Important updates -- April 17-24, 2020, from BAY-SICSS:
- BAY-SICSS 2020 will be presented virtually.
- New dates (total: 3-week program): June 15 through July 3rd
- New application deadline: extended to FRIDAY, MAY 1st.
- Details are in the process of being updated on the BAY-SICSS website.
- For more information, please contact email@example.com.
On June 15 - July 3, 2020, Stanford University and the University of California, Berkeley, will co-host the San Francisco Bay Area Summer Institute in Computational Social Science (BAY-SICSS). The event will be held virtually with a fully online participation format.

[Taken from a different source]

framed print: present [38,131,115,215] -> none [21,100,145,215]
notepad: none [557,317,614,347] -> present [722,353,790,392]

The purpose of the Summer Institute is to bring together graduate students, postdoctoral researchers, and beginning faculty interested in computational social science in the public interest. Participation is restricted to PhD students, postdoctoral researchers, and untenured faculty within 7 years of their PhD. The event will have a thematic focus on computational social science in partnership with Bay Area nonprofits.
Program: The first week's instructional program will involve lectures, group problem sets, and participant-led research projects, held concurrently with SICSS-Duke. During the second part of the program, participants will co-develop a two-week, part-time project with Bay Area nonprofits in health, criminal justice, and civil society.
New Application Deadline:
APPLY NOW - Application materials are due Friday, May 1, 2020.

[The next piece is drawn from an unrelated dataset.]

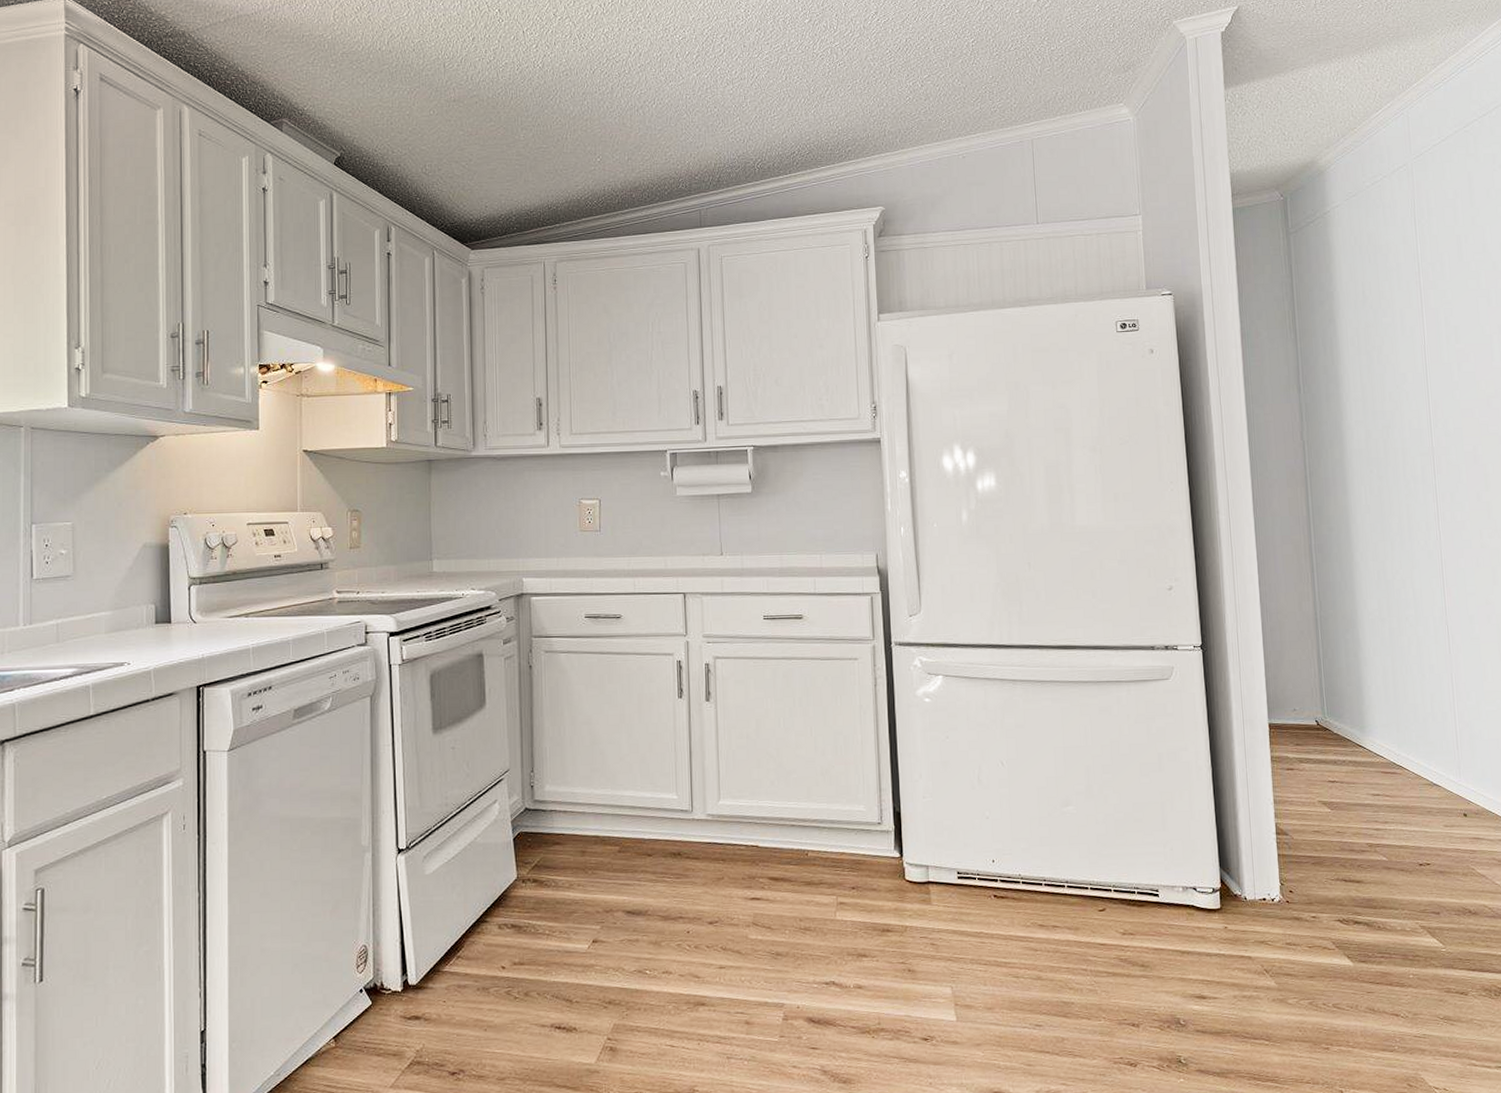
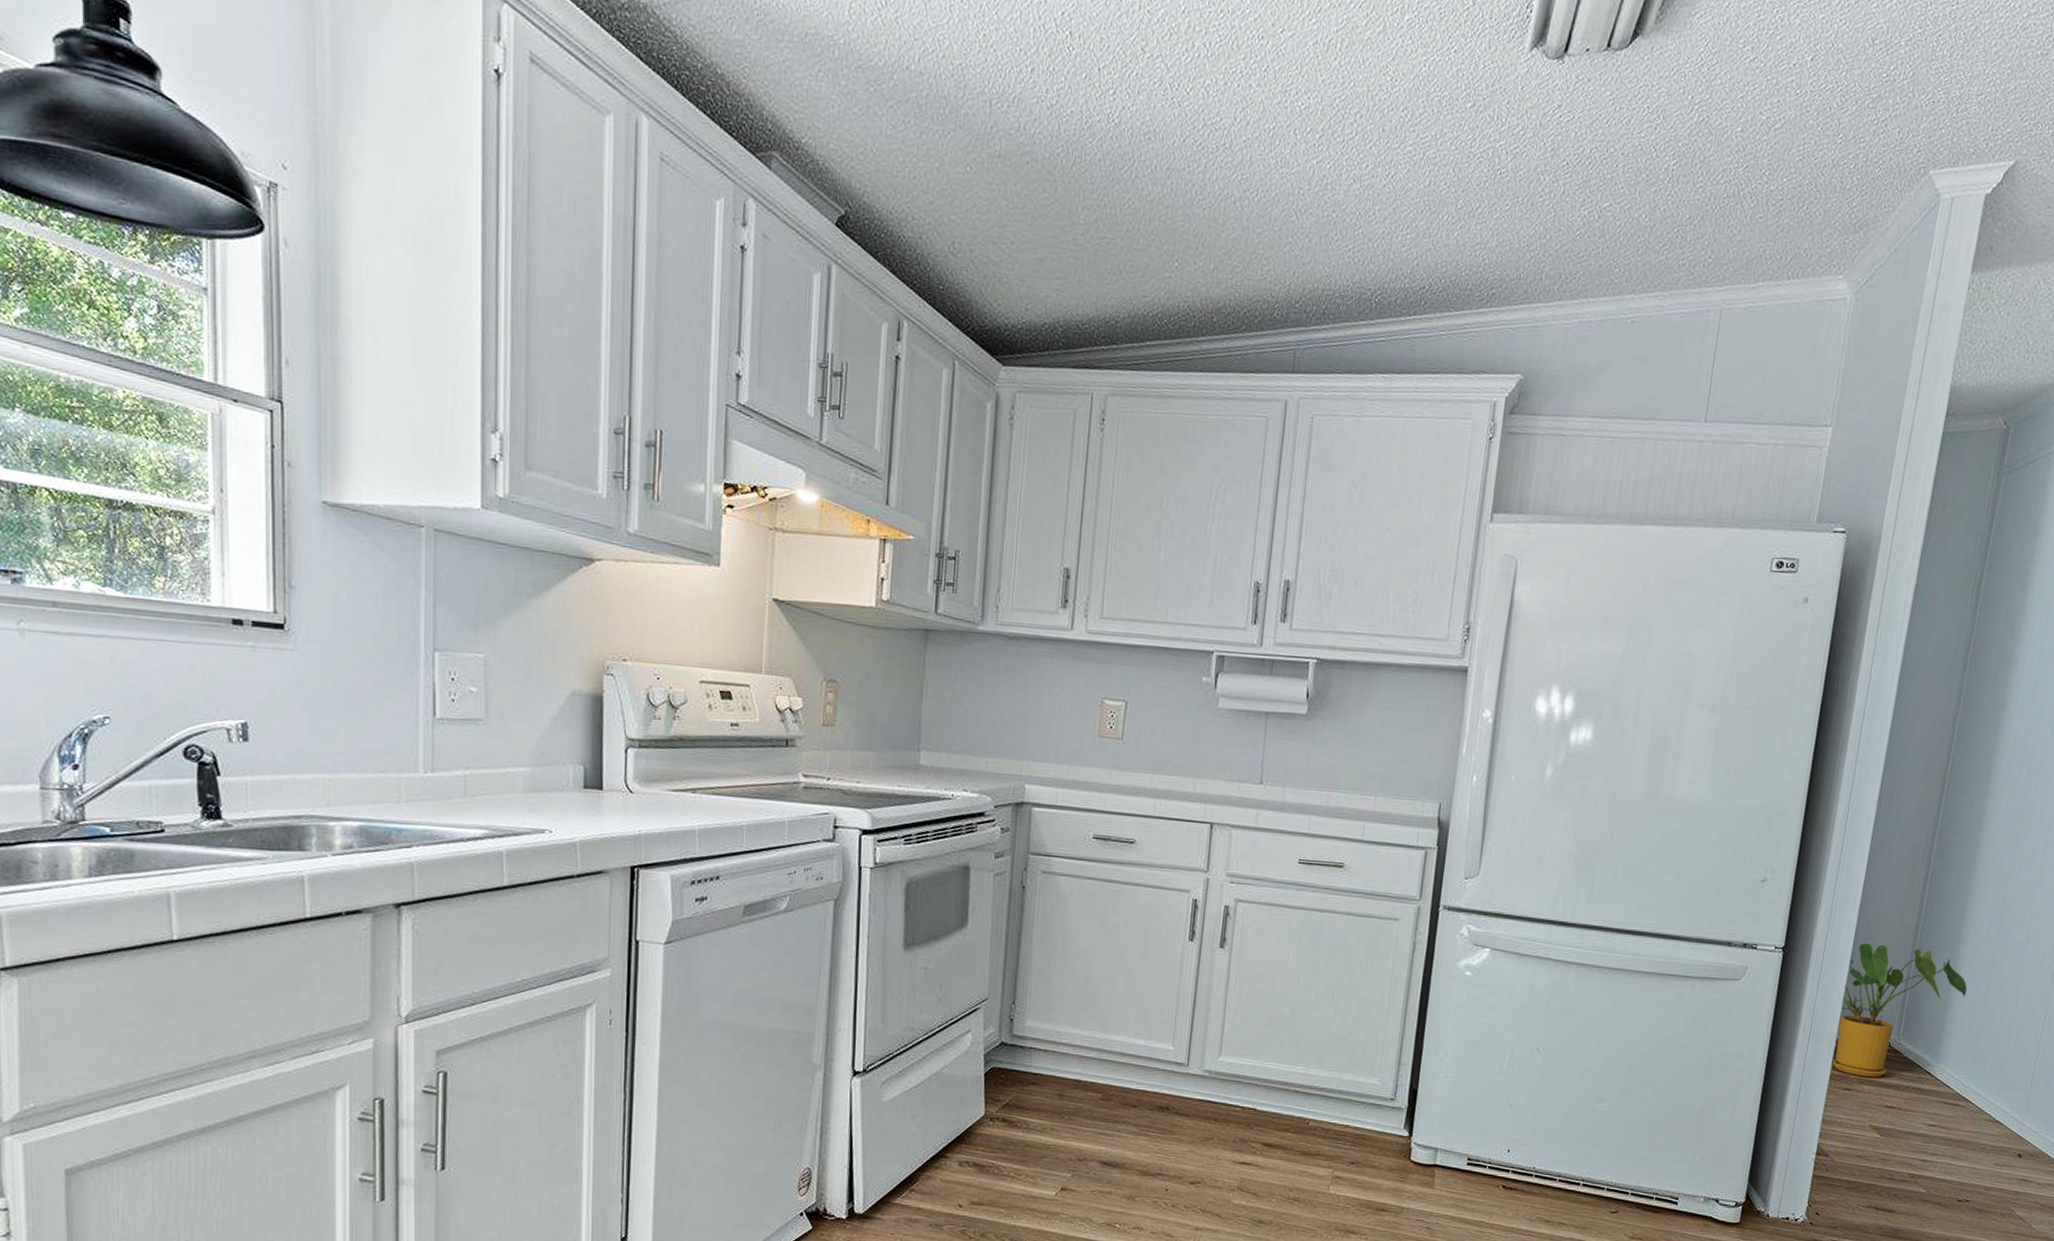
house plant: none [1262,633,1376,756] -> present [1831,943,1968,1078]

Sponsors: This event is being supported by Stanford University (the Institute for Research in the Social Sciences, the Human-Centered AI Initiative, and the School of Humanities and Sciences) and UC Berkeley (the Berkeley Institute for Data Science and D-Lab), and Hopelab.
David J. Harding is Professor of Sociology and Faculty Director of the D-Lab, which supports data-intensive research in the social sciences, humanities, and beyond. He studies poverty and inequality, urban neighborhoods, education, culture, and the criminal justice system. Harding’s methodological interests include causal inference and the integration of qualitative and statistical methods.